Semua Shodaqoh Adalah Jariyah (Pahalanya Tidak Terputus)
Oleh: Moh. Dliya'ul Chaq
Keinginan memberi kepada yang tak mampu adalah naluri dan nurani setiap manusia. Sekejam-kejamnya manusia, di dalam hatinya pasti memiliki rasa sayang antar sesama dan ingin menolong yang lemah. Walaupun terkadang ia tidak mampu melaksanakan apa yang di dalam hatinya. Memang ada di dunia ini sifat pelit. Namun sepelit-pelitnya manusia, ia tetap ingin memberi kepada orang yang dianggapnya layak untuk diberi. Artinya sepelit-pelitnya manusia, di dalam hatinya pasti masih terdapat keinginan untuk memberi.
Namun memberi tidaklah mudah. Artinya, tidak semua orang mampu melaksanakan keinginan untuk memberi. Berbagai alasan dan (peng)kondisi(an) dimunculkan. Entah setan atau nafsu yang memunculkannya. Yang jelas alasan dan (peng)kondisi(an) itu menjadi alas logika untuk tidak jadi memberi. Merasa miskin, malu memberi sedikit, masih banyak waktu, ia tidak pantas diberi, dan lain sebagainya adalah di antara alasan dan peng(kondisi)an untuk tidak memberi. Padahal memberi tidak harus kaya, tidak perlu malu walaupun sedikit, tidak perlu menunda, dan juga tidak perlu melihat siapa dan untuk apa pemberian dari kita digunakan oleh mereka. Tapi memberi adalah membuat manusia di samping kita bisa tersenyum, bahagia. Oleh karenanya, dalam sebuah hadits, senyum pun dinilai shodaqoh.
Karena sulit, maka Allah memberikan iming-iming dan imbalan yang luar biasa bagi orang yang memberi. Ada yang imbalanyya berupa pahala yang tak pernah putus (jariyah). Ada banyak pengistilahan dalam memberi yang imbalannya dinilai tidak akan terputus (jariyah), yaitu wakaf dan sedekah untuk kepentingan umum lainnya.

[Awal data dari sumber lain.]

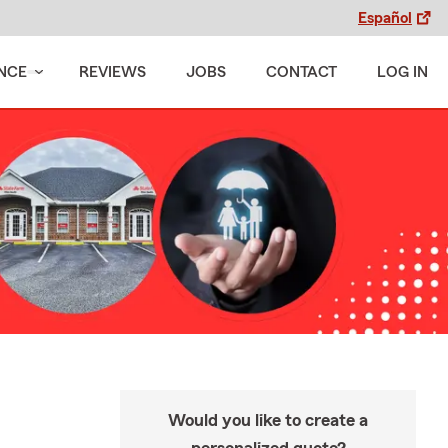
Español
NCE
REVIEWS
JOBS
CONTACT
LOG IN
Would you like to create a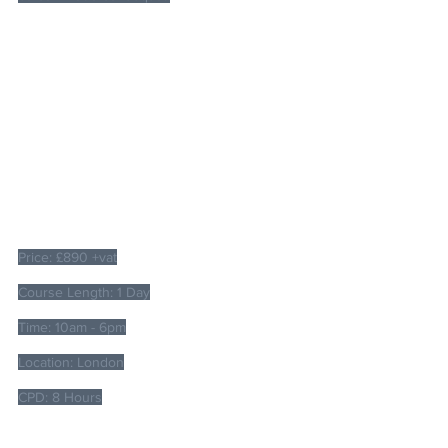
Price: £890 +vat
Course Length: 1 Day
Time: 10am - 6pm
Location: London
CPD: 8 Hours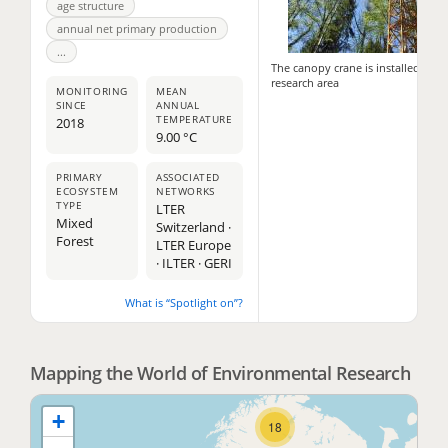
age structure
annual net primary production
...
The canopy crane is installed in th
research area
MONITORING
MEAN
SINCE
ANNUAL
TEMPERATURE
2018
9.00 °C
PRIMARY
ASSOCIATED
ECOSYSTEM
NETWORKS
TYPE
LTER
11
Mixed
Switzerland ·
Forest
LTER Europe
2
· ILTER · GERI
What is “Spotlight on”?
2
Mapping the World of Environmental Research
+
18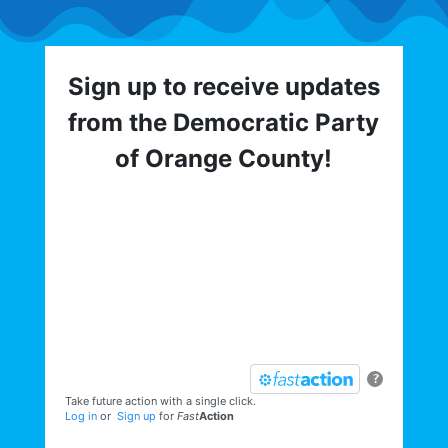
Sign up to receive updates
from the Democratic Party
of Orange County!
Get involved with the Democratic Party
of Orange County! To hear about critical
elections, trainings, volunteer
opportunities, direct actions, and more,
sign up for our email list today:
?
Take future action with a single click.
Log in
or
Sign up
for
Fast
Action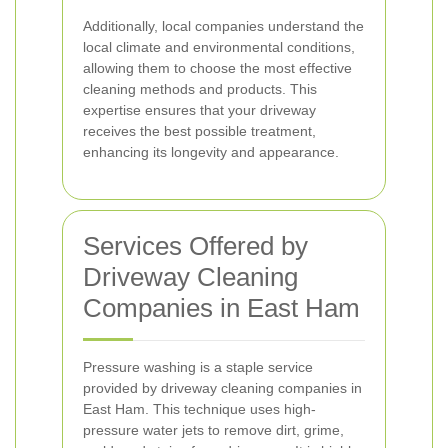
Additionally, local companies understand the
local climate and environmental conditions,
allowing them to choose the most effective
cleaning methods and products. This
expertise ensures that your driveway
receives the best possible treatment,
enhancing its longevity and appearance.
Services Offered by
Driveway Cleaning
Companies in East Ham
Pressure washing is a staple service
provided by driveway cleaning companies in
East Ham. This technique uses high-
pressure water jets to remove dirt, grime,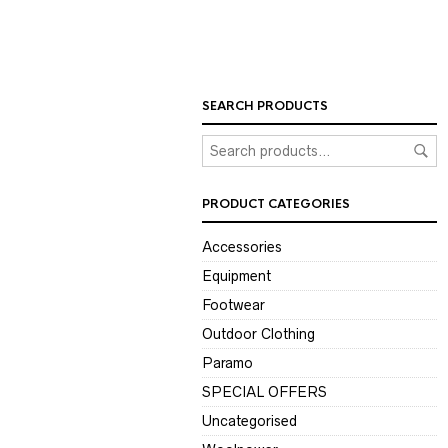
SEARCH PRODUCTS
PRODUCT CATEGORIES
Accessories
Equipment
Footwear
Outdoor Clothing
Paramo
SPECIAL OFFERS
Uncategorised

Namun, jika ditelaah lebih lanjut, pada hakikatnya, memberi adalah shodaqoh jariyah, apapun bentuknya dan kepada siapapun diberikannya. Shodaqoh jariyah tidak terkhusus pada wakaf dan untuk kepentingan umum saja. Orang yang memberi kepada anak yatim, orang miskin atau siapapun, maka selama anak yatim, si miskin atau yang diberi itu hidup, pahalanya tidak akan terputus. Entah itu di makan atau digunakan untuk yang lainnya. Jika di makan oleh yang menerima pemberian, maka apa yang diberikan telah menjadi darah yang dalam diri yang menerima pemberian itu. Dan selama tubuh itu ada, maka selama itu pula pahala akan mengalir pada yang memberi. Terlebih jika yang menerima pemberian ternyata adalah anak sholeh atau orang memiliki ilmu manfaat. Begitupun jika tidak untuk dimakan, misalnya untuk pakaian. Di mana pakaian itu kemudian digunakan untuk bekerja dan hasil bekerjanya untuk menghidupi keluarganya atau menyekolahkannya, maka lagi-lagi pemberian itu menjadi fasilitas (washilah) mengalirnya pahala sampai kapanpun. Begitupun sedekah pada pengemis, pencari ilmu, ulama', anak, keluarga, dan lain sebagainya. Semuanya memiliki rasionalisasi jariyah.
Maka, tidak ada sedekah yang pahalanya terputus. Semua sedekah pahalanya mengalir pada pemberi sedekah. Tinggal bagaimana setiap pemberi sedekah meningkatkan kualitas dan kuantitas sedekah.